As The Simpsons become an overnight success story, another hot topic for debate was the fight for merchandising proceeds between the producers of The Tracey Ulman Show and James L. Brooks, which ultimately ended with hurt feelings and broken promises.
With the popularity of The Simpsons growing, Matt Groening received the majority of the show’s credit while the writer’s get almost none. This point is debated and disputed ad nauseum. The writers, and to some extent, the actors of the show both felt like they contributed more to The Simpsons‘ success than Matt Groening, who mostly acted as the face of the show. Generally, he’d swing by to listen to the actor’s table reads, but his main job was developing merchandise for the show (rarely turning down a company’s offer).
The latter chapters debate the actual “golden age” of The Simpsons and the author determines which years the show began to age.
Author John Ortved tries to give an oral history of The Simpsons, but along the way, editorializes quite a bit, giving his opinion. While this doesn’t bother me, sometimes I actually agree with him. Nevertheless, it removes the objective role of the narrator and becomes an op-ed piece.
Simpsons Showrunner and Writer Mike Reiss disputes the book’s authenticity and claims the book is mean-spirited in our MomoCon Interview.
This book is dense with internal conflicts — which is eye-opening to the Hollywood outsider — and can be difficult to absorb, at times. Occasionally, but not often, an outsider to The Simpsons will be quoted. For example, Jacob Burch, administrator of NoHomers.net, discussed the cease-and-desist letters from FOX demanding unlicensed images or sound files be removed from fan sites throughout the years.

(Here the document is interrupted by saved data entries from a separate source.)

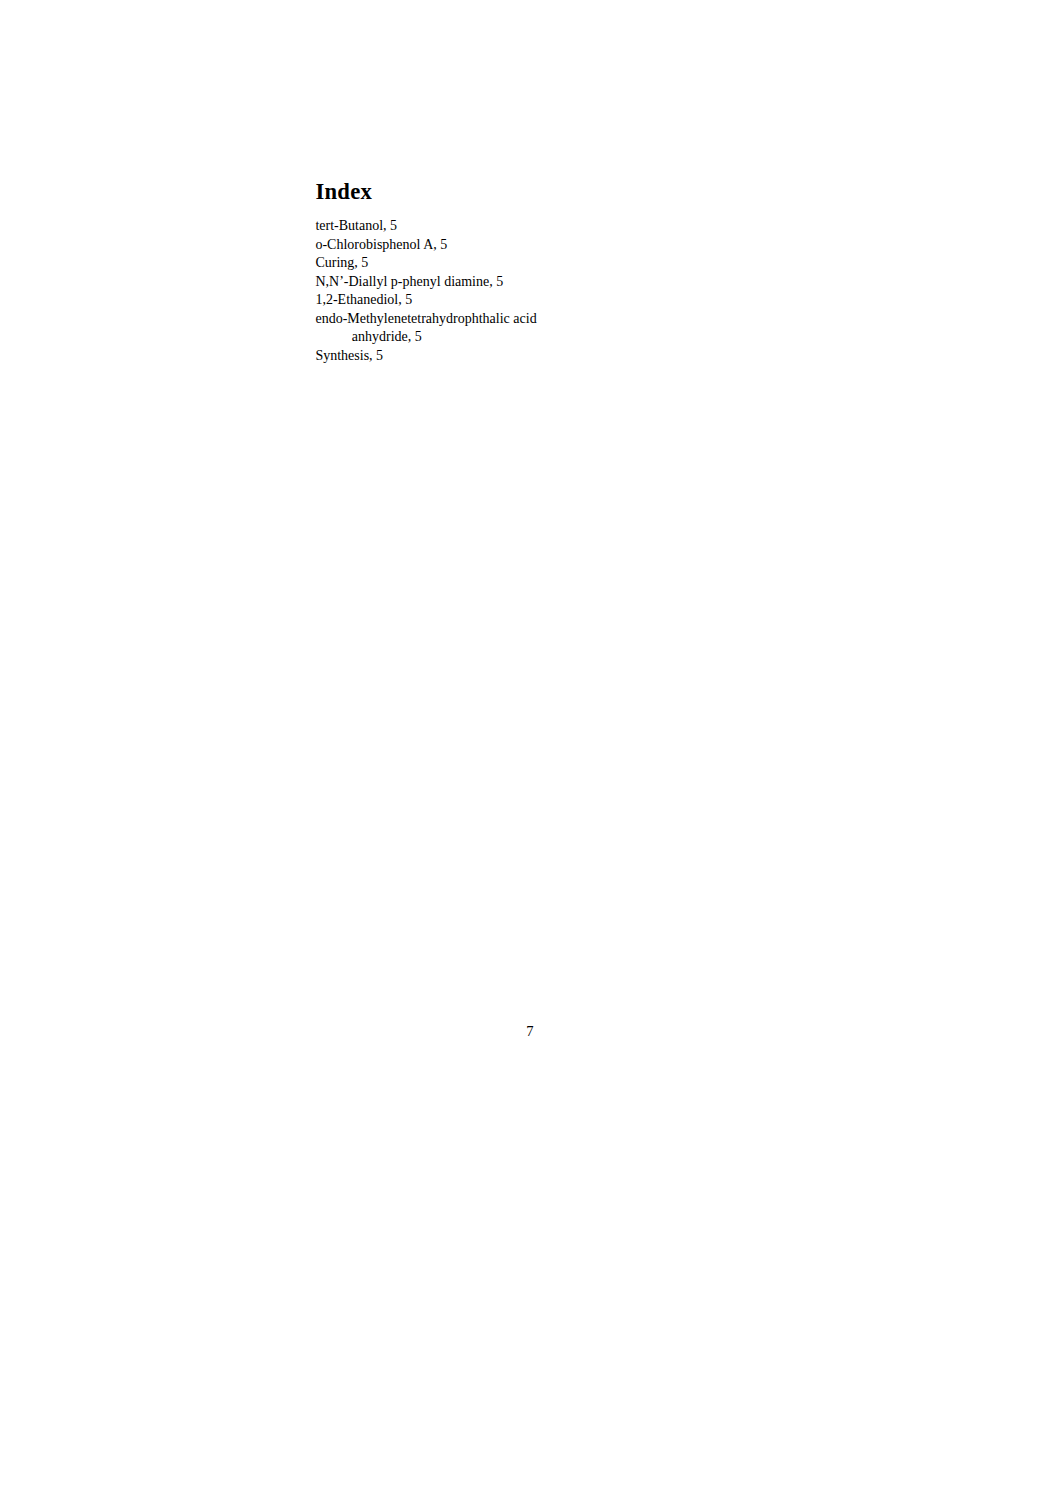Index
tert-Butanol, 5
o-Chlorobisphenol A, 5
Curing, 5
N,N’-Diallyl p-phenyl diamine, 5
1,2-Ethanediol, 5
endo-Methylenetetrahydrophthalic acid anhydride, 5
Synthesis, 5
7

In picking up this book, I wanted to learn a bit more about the dark underbelly of the FOX animation beast. Taking the good with the bad, somewhere in between lies this book. Even if it’s only used as entertainment value, this book is sometimes a chore to read. Nevertheless, some of the better stories of the writers could be crafted into a stand-alone blockbuster movie!

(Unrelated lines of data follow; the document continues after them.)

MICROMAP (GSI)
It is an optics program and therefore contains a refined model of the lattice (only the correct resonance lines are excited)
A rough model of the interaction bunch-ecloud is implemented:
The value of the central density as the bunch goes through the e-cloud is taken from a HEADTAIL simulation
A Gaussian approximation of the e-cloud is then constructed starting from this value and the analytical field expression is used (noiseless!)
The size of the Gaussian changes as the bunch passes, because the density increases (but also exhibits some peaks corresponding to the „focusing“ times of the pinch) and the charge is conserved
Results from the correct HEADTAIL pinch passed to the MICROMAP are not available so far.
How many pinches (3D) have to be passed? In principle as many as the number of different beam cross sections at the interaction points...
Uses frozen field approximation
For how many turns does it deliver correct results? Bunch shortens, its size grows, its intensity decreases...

Definitely recommended for the die-hard Simpsons fanatic, as well as those interested in pop-culture history.
Strength: Great behind-the-scenes drama.
Weakness: Inserts opinion into the “oral history” aspect of the book.
WTF Moment: “Do the Bartman” was cowritten and coproduced by Michael Jackson!
– “He loves funny, because funny makes you live through the pain.”
– “How is this a kid’s show? It’s one of the most intelligent things on television.
– “Every writer’s assistant I’ve ever worked with has gotten a big TV writing job.”
– “As a person, he’s a little messed up, but maybe that’s because he’s a genius.”
– “Showrunners didn’t usually have families. There wasn’t any reason to go home.”
– “Any show I’ve ever worked on, it turns me into a monster. I go crazy; I hate myself.”
– “This concept of Matt as the creative driving force behind The Simpsons is just plain bullshit.”
– “Brooks and Groening make up only two-thirds of the holy trinity responsible for The Simpsons‘ genesis.”